I was one of the presenters to the Advisory Panel, which had only two ob/gyns on it. The Advisory Panel was composed of physicians from all areas of medicine as well as laypeople. The panel was sequestered during 2 days of presentations, subsequent discussions, and then worked into the wee hours drafting the statement. The panel's charge: Evaluate the state of knowledge about symptoms of menopause, identify gaps in knowledge, and suggest priorities for future research. As a presenter to the panel, I addressed key questions about the hormonal changes associated with menopause, symptoms that could be attributed to the menopausal transition, and medical evidence for effectiveness of treatment for menopause-related symptoms.

As a non-panel member, I found it somewhat awkward not to be able to communicate with my colleagues outside of the formal presentations and Q&A sessions. But the conference planners felt it necessary to discourage fraternization so as to maintain an "unbiased" review of the data. They also chose panelists for their ability to evaluate medical evidence and required that they have no history of receiving pharmaceutical company support in areas relevant to our deliberations.

Source information:

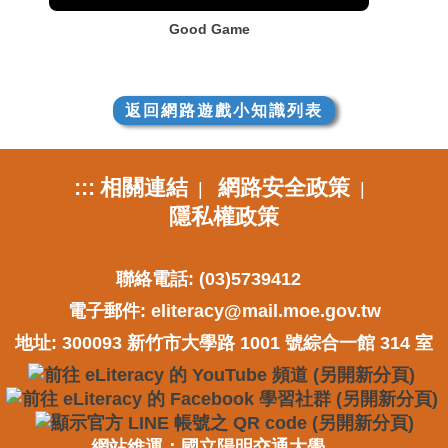
Good Game
返回網路遊戲小知識列表
:::
相關連結
網路安全政策
|
|
隱私權政策
聯絡電話: (03)5739412
電子郵件:
eliteracy@mail.moe.gov.tw
地址: 300093 新竹市大學路 1001 號綜合一館 314 室
網站維運：國立陽明交通大學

Directions:
Continue the account of presenting to the menopause Advisory Panel, starting right after its last sentence.

Response to this task:
As someone active in research on the menopausal transition, I was heartened by the panel's encouragement of treatment for symptoms of menopause and its call for more research. On the other hand, I felt that they could have gone further in endorsing more research in more controversial areas-such as sleep and depression-and their association with menopause. Women frequently bring these complaints to their ob/gyns yet we still have no practice guidelines with which to address them.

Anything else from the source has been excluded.